I've been brewing cider for the past six months or so in a build-up to attempting some gluten-free beers. I've done a variety of ciders, some apfelwein, and even a couple cyser batches.

One thing I haven't tried or seen any advice on is dark and dry ciders. When I lived in Massachusetts I would pick up Woodchuck's Dark and Dry cider all the time, but now I'm in the mountains of North Carolina and don't see it anywhere.

The dry part is easy enough, but how about the dark? Is it the same process as beer, where I need to be adjusting my water in terms of minerals, ph levels, etc.?

Any advice (or better yet, clone recipes) is greatly appreciated. Thanks all!
-N
 
The only three ways I know of to give cider more color. More air contact when pressing, more crab apples and dye... I never knew woodchuck made a dry... isn't a commercial cider anywhere near here dry enough for my tastes.
 
I just made a batch of cyser using "burnt" or caramelized honey (search for Bochet Cyser). A little bit of that goes a LONG way in darkening cider. It also adds a nice, complimentary caramel flavor to the end result. Since it's still pretty simple sugar, you should be able to ferment out pretty dry even with that in it.

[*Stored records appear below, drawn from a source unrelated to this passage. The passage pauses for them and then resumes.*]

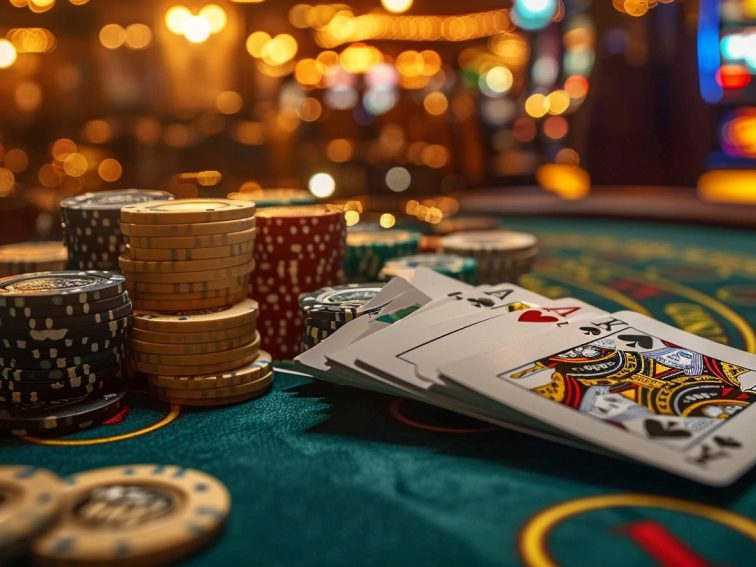
Where is `playing cards`? playing cards is located at coordinates (550, 353), (507, 342), (481, 295), (451, 295), (314, 354), (376, 321).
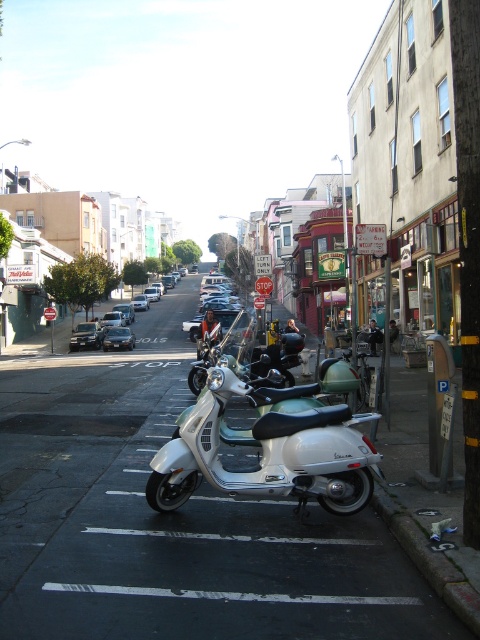
You are a delivery driver who needs to park your scooter in a spot that is exactly the same size as the white painted line at lower center. Can you fit the white metallic scooter at center into that spot?

The white metallic scooter at center is bigger than the white painted line at lower center, so it cannot fit into a spot that is exactly the same size as the white painted line at lower center.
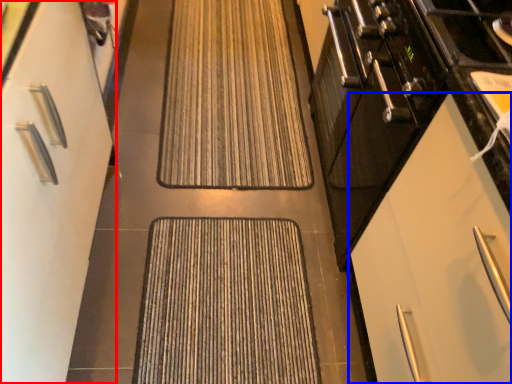
Question: Which point is further to the camera, cabinetry (highlighted by a red box) or cabinetry (highlighted by a blue box)?

Choices:
 (A) cabinetry
 (B) cabinetry

Answer: (B)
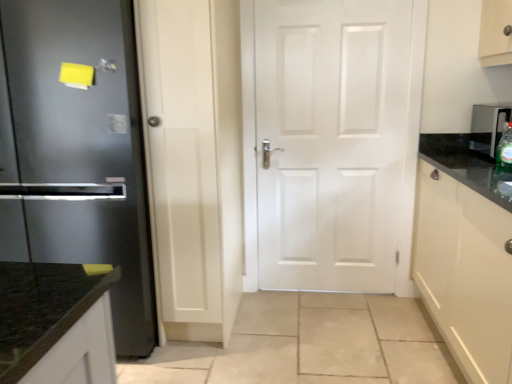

I also tend to use black tea in a lot of my ciders (which I'll never claim as traditional, but people really like 'em). Same with molasses. Both add color and interesting flavors to ciders and popular opinion from those who try mine say the net effect is positive.
 
According to woodchuck's website, the Dark & Dry uses caramelized sugar to create some of the darker coloration, and that same addition of sugar will of course increase the alcohol content, making it dryer (some fully fermented ciders are still pretty sweet), and if they ferment it out completely, it will become dry as well.

So yeah, bochet cyser sounds approximately what you're looking for.

Welcome to the cider, and pre-emptively welcome to the gluten free area too. I did the same thing, cider & the gluten free beer, but haven't yet mixed the two together, surprisingly.
 
In line with what jwynia said, I like to use brown sugar as my fermentable sugar because it does add a small molasses flavor and darkens the cider. I use light brown sugar, but dark would of course add more color.

I also add black tea sometimes for tannins and flavor, and this can darken.

Experiment, let us know and good luck!
 
Thanks all for the info and suggestions, very helpful! Jywnia, I've just been getting into cyser, and really enjoying it, so that sounds perfect.

One last question- for those of you who mentioned black tea, how much are you using?
 
I use 1 tea bag per gallon and I use a strong black tea like english breakfast.
 
I generally take 0.5-0.75 oz of black tea (usually assam) into 1 gallon of water. I bring the water to a boil, turn off the heat, then add the tea and my "flavored sugar" (molasses, brown sugar, dark Belgian candi sugar, burnt honey, etc.) to that gallon of water. I let the tea steep for 5-10 minutes or so and then that entire mix goes in as my 5th gallon along with 4 gallons of juice.